Patents: inventive concept in determining entitlement

Summary

The Intellectual Property Enterprise Court (IPEC) has held that the inventive concept of a European patent (EP) application had been devised by an employee of the applicant, so the applicant was therefore entitled to make the application.

Background

As the national court of the applicant, the UK court has jurisdiction to determine the ownership of an EP application (Article 2, EPC Protocol on Recognition; section 82, Patents Act 1977) (1977 Act).

A patent for an invention may be granted: primarily to the inventor or joint inventors; or to any person who, by any rule of law, or an enforceable term of any agreement entered into with the inventor before the making of the invention, was at the time of the making of the invention entitled to the whole of the property in it (other than equitable interests) in the UK (section 7(2), 1977 Act) (section 7(2)).

"Inventor" means the actual deviser of the invention (section 7(3), 1977 Act) (section 7(3)).

In Yeda v Rhone-Poulenc, the House of Lords held that sections 7(2) and (3) determine who is entitled to the grant of a patent ([2007] HL 43).

In Actavis v Lilly, in relation to the doctrine of equivalents, the Supreme Court considered the term "inventive concept" to be synonymous with the inventive core of the claim, to be ascertained by focusing on the problem underlying the invention.

In Pozzoli SPA v BDMO SA, in the context of the assessment of inventive step, the Court of Appeal characterised the inventive concept as identifying the essence of the claim (www.practicallaw.com/6-374-1001).

Facts

B developed technology to convert waste materials into useful products, including biodiesel, a fuel derived from vegetable or animal fat, including waste oil and grease. B designed and oversaw the construction of a plant for A for making biodiesel from fats, oils and greases recovered from sewers and grease traps.

A later filed two EP applications. Before these were granted, B filed a claim for declarations that it was entitled to the patents to be granted under the two EP applications, and to related relief.

The European Patent Office stayed the grant process pending determination by IPEC of entitlement to the application. Before the hearing, B and A settled in respect of the second of the two applications.

In respect of the first EP application, A argued that the composition of the biodiesel, as stated in the claims, was the inventive concept. B argued that the inventive concept was the process used to produce the biodiesel.

Decision

The court held that B was not entitled to the first EP application.

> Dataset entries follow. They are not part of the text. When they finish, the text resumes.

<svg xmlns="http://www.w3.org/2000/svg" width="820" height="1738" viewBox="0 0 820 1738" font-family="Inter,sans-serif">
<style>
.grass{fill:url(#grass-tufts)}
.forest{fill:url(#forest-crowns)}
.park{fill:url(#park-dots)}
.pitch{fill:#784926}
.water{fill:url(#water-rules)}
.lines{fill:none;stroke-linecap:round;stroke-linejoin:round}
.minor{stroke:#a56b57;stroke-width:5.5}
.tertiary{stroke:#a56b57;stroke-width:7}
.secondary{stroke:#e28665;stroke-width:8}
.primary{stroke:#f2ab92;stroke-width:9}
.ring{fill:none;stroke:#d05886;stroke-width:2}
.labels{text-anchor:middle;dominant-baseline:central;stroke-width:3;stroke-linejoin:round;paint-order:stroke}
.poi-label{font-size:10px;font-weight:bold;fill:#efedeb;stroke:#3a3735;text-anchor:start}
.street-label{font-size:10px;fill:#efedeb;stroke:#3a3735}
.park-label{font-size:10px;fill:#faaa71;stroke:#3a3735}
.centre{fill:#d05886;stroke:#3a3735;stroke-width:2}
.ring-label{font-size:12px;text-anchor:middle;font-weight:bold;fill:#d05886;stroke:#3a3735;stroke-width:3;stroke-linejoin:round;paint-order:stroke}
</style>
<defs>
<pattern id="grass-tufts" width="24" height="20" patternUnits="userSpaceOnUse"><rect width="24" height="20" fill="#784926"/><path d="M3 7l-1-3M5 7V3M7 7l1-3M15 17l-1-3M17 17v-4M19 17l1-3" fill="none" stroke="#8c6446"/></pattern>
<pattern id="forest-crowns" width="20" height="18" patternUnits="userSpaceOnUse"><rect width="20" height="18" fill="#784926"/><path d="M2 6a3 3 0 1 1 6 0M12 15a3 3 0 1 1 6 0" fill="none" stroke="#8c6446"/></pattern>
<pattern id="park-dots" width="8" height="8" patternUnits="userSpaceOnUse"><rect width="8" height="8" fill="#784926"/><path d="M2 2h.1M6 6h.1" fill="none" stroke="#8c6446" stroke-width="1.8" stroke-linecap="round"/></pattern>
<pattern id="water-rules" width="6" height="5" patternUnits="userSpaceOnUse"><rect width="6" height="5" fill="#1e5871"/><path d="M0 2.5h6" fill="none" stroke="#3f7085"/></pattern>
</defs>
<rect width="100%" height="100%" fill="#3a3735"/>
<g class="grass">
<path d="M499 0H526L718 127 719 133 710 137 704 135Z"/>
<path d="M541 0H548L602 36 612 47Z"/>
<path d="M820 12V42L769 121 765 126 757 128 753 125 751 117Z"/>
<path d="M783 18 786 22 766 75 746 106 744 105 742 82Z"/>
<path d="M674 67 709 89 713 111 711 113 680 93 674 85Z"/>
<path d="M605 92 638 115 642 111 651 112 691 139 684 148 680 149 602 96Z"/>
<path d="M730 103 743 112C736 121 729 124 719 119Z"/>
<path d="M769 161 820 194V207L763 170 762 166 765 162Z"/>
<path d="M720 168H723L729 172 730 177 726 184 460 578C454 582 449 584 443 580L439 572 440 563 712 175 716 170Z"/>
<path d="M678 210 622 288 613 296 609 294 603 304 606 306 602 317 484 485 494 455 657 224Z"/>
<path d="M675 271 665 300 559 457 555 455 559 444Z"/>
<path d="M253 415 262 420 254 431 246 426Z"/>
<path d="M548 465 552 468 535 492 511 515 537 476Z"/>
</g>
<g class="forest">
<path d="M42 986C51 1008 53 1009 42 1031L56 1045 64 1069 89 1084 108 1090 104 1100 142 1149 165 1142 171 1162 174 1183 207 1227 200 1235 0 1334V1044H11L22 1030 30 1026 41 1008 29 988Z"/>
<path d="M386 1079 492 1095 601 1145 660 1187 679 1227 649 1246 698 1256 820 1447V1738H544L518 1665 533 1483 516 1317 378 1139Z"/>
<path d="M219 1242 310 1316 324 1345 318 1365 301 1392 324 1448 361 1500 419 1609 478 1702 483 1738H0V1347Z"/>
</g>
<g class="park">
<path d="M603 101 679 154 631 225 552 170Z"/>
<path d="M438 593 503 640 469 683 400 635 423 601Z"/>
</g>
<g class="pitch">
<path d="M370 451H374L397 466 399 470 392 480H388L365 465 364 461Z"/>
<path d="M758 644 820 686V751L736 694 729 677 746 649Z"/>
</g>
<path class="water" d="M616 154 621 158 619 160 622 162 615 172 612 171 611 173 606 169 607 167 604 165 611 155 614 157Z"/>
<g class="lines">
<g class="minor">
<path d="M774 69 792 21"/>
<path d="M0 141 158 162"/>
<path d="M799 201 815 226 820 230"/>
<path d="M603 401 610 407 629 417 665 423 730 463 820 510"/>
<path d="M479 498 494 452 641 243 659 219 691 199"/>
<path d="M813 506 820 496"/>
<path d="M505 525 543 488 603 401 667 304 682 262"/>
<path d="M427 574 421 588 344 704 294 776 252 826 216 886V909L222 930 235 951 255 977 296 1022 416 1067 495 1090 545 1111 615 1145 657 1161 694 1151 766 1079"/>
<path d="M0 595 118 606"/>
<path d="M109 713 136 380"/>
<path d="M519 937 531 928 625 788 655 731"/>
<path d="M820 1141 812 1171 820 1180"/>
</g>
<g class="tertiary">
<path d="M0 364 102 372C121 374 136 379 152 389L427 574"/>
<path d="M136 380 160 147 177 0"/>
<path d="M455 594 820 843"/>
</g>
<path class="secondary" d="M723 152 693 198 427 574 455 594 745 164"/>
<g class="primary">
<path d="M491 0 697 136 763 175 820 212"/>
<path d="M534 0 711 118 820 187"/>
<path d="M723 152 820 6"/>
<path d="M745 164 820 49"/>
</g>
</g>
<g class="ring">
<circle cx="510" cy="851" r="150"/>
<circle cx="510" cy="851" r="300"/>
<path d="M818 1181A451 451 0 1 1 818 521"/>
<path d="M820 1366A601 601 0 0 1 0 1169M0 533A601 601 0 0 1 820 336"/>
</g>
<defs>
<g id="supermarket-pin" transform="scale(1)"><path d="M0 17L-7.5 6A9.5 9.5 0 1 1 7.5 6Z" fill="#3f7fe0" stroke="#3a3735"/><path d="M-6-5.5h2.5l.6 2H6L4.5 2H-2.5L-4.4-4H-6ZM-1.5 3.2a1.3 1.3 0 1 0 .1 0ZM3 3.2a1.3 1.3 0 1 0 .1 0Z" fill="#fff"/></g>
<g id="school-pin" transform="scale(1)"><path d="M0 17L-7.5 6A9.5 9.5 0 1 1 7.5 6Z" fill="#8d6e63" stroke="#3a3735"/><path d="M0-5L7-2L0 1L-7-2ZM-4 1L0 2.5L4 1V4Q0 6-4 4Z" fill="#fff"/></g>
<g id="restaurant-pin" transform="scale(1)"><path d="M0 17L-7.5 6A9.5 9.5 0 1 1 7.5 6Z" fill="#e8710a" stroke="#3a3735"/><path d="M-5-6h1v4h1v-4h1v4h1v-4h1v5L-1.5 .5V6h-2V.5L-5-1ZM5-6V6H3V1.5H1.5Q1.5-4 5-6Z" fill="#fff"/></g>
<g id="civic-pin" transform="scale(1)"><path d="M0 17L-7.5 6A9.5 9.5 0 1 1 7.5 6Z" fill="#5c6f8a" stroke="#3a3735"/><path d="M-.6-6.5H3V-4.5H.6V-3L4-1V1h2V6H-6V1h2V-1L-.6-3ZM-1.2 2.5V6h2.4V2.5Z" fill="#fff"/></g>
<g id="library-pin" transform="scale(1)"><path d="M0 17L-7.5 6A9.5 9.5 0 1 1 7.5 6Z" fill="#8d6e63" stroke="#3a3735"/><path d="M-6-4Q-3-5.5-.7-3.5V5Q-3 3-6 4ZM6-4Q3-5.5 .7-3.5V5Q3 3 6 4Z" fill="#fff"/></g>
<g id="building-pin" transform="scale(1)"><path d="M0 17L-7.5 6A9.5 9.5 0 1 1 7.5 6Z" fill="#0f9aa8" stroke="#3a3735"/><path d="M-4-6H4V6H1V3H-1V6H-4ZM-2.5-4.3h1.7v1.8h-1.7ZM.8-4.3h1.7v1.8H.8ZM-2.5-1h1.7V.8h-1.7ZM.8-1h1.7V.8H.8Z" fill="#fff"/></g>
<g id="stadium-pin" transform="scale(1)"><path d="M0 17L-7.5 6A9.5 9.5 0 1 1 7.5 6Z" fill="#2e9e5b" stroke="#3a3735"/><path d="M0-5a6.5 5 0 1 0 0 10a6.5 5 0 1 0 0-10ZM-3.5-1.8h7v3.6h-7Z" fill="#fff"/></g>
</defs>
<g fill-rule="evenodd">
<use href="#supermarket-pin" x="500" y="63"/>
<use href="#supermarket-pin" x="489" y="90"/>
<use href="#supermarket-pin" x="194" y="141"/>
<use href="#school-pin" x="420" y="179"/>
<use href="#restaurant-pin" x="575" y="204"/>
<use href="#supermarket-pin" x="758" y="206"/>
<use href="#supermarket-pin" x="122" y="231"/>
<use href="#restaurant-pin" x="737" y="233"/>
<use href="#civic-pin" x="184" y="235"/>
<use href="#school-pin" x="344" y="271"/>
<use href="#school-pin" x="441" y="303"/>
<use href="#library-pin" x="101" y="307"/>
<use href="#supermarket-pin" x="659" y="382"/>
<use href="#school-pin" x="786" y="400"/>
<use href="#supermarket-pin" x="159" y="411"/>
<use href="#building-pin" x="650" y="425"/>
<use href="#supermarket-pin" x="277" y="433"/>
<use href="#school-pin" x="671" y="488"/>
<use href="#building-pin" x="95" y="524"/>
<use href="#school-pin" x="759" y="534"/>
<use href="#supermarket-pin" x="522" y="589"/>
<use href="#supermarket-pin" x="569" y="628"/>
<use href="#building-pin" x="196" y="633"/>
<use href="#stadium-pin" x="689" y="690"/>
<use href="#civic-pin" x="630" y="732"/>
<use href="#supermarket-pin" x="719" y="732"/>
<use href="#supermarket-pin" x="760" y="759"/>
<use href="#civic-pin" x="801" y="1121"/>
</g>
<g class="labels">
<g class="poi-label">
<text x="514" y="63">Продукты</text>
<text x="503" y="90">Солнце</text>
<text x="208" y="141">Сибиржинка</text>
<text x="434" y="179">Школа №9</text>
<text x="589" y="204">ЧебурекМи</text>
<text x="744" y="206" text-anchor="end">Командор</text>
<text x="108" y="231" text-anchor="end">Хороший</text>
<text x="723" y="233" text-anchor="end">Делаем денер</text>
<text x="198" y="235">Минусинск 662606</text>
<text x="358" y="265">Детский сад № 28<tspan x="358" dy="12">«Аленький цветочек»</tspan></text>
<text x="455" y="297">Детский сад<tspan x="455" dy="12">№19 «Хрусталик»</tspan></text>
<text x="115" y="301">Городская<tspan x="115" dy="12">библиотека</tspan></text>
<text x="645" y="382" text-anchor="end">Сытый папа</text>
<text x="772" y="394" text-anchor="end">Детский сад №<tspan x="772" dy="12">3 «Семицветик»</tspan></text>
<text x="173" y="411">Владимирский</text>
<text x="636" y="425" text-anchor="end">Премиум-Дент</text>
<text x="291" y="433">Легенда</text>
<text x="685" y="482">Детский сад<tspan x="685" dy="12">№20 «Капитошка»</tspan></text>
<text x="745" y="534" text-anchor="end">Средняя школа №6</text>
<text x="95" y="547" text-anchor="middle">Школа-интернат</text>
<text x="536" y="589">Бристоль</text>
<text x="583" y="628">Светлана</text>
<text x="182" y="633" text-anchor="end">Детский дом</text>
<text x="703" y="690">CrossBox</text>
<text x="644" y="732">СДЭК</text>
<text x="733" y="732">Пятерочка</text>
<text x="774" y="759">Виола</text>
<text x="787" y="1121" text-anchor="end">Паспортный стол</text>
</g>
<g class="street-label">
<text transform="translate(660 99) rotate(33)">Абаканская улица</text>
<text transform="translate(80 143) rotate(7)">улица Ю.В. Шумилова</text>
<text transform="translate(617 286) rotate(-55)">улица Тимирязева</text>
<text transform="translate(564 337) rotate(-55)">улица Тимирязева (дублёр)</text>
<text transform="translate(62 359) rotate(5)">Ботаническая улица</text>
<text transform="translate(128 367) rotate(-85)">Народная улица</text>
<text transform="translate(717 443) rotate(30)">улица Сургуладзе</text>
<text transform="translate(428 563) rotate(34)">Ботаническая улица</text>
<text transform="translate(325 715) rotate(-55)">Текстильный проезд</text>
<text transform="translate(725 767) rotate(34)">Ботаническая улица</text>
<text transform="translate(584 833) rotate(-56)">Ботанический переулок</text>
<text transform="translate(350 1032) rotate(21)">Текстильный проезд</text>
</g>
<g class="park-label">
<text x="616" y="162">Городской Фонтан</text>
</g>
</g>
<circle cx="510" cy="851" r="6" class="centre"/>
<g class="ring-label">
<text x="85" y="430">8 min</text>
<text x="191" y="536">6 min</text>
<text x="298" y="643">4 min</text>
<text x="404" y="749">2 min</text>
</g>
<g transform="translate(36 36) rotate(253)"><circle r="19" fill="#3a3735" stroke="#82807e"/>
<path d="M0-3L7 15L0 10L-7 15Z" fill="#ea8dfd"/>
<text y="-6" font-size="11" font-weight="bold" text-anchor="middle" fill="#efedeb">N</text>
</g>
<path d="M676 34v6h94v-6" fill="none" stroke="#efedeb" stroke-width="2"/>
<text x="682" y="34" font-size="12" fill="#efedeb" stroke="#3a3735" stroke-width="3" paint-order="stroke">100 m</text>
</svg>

The first step in any entitlement dispute was to decide who was the inventor of the claimed invention. The two questions to be answered in an entitlement dispute were:

• What was the inventive concept?
• Who devised the inventive concept?

A party seeking to be added as an inventor bore the burden of proving that they contributed to the inventive concept. If they sought to be substituted as the sole inventor, they also had the burden of proving that the named inventor did not contribute to the inventive concept.

In addition to the question of entitlement, the courts had used the term in two other contexts (Actavis v Lilly; Pozzoli). Here, the court drew a distinction between the use of the term inventive concept in statute and in common law. In statute the term relates to an overarching relationship between two or more inventions in a single EP application, involving one or more special technical features in common. By comparison, the inventive concept discussed in Yeda, Actavis and Pozzoli is part of a single invention and may be described by guiding metaphors such as the core, the essence and the heart of the invention and the new technical insight conveyed by the invention.

A and B had each put forward different inventive concepts and argued that the inventive concept of the other would have been obvious at the priority date. On the basis of the wording of the application and the evidence, the skilled person would have identified the inventive concept to be the composition of the biodiesel. As it was agreed that this concept was devised by an employee of A, A was entitled to maintain ownership of the application.

Comment

This decision provides a useful summary of the law relating to entitlement.

Case: BDI Holding GmbH v Argent Energy Ltd and another [2019] EWHC 765 (IPEC).